- 2015 Federal Election
Elk Falls fund still aiding people
A benevolent society formed while the Elk Falls mill operated in Campbell River has donated $4,000 to the Dawn to Dawn Care-A-Van program, a mobile health-care unit that supports homeless and at-risk individuals in the Comox Valley.
Millworkers and staff formed the society by donating a couple of dollars every pay day to a fund intended to benefit employees during abnormal times, such as tending to a sick child who required medical treatment in Vancouver. Workers could borrow up to a certain amount, paid back via payroll deductible.
“It worked really good for us,” said Ron Johnson, a mill employee who chairs the society.
“Different times in people’s lives they do have extraordinary circumstances.”

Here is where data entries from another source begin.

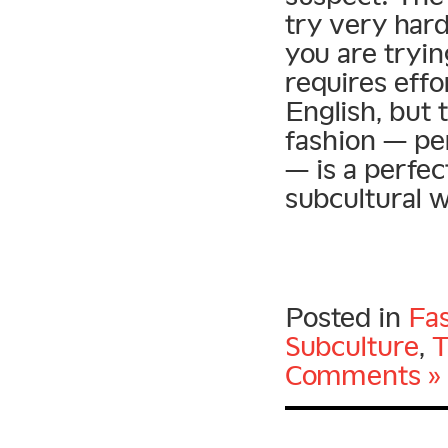
try very hard
you are tryin
requires effo
English, but 
fashion — pe
— is a perfe
subcultural 
Posted in
Fa
Subculture
,
T
Comments »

The Elk Falls mill donated a significant amount of money to various causes before shutting down in 2009. A unique feature of the mill was its ‘boneyard’ that sold bits of metal and scrap. The money it generated was donated to the United Way.
“The mill itself was a very vibrant little place,” Johnson said.
Because it is a registered government society, the benevolent society needs to either donate funds to charity or hand it over to the B.C. government.
The choice was a no-brainer.
The society has earmarked two-thirds of its money ($100,000) for Campbell River — where about two-thirds of the staff live — while one-third ($30,000) will be split between Comox Valley charities, to reflect the number of Valley residents who worked at the mill. Beneficiaries have included the Comox Valley Food Bank, Salvation Army and a women’s shelter in Campbell River.
The society has also purchased a new set of parallel bars for St. Joseph’s Hospital. This donation represents a personal connection for Johnson who, having suffered a broken lag, can sympathize with hospital staff required to lift patients.
“You get a poor lady who’s trained, it’s not her fault she’s only 110 pounds,” he said.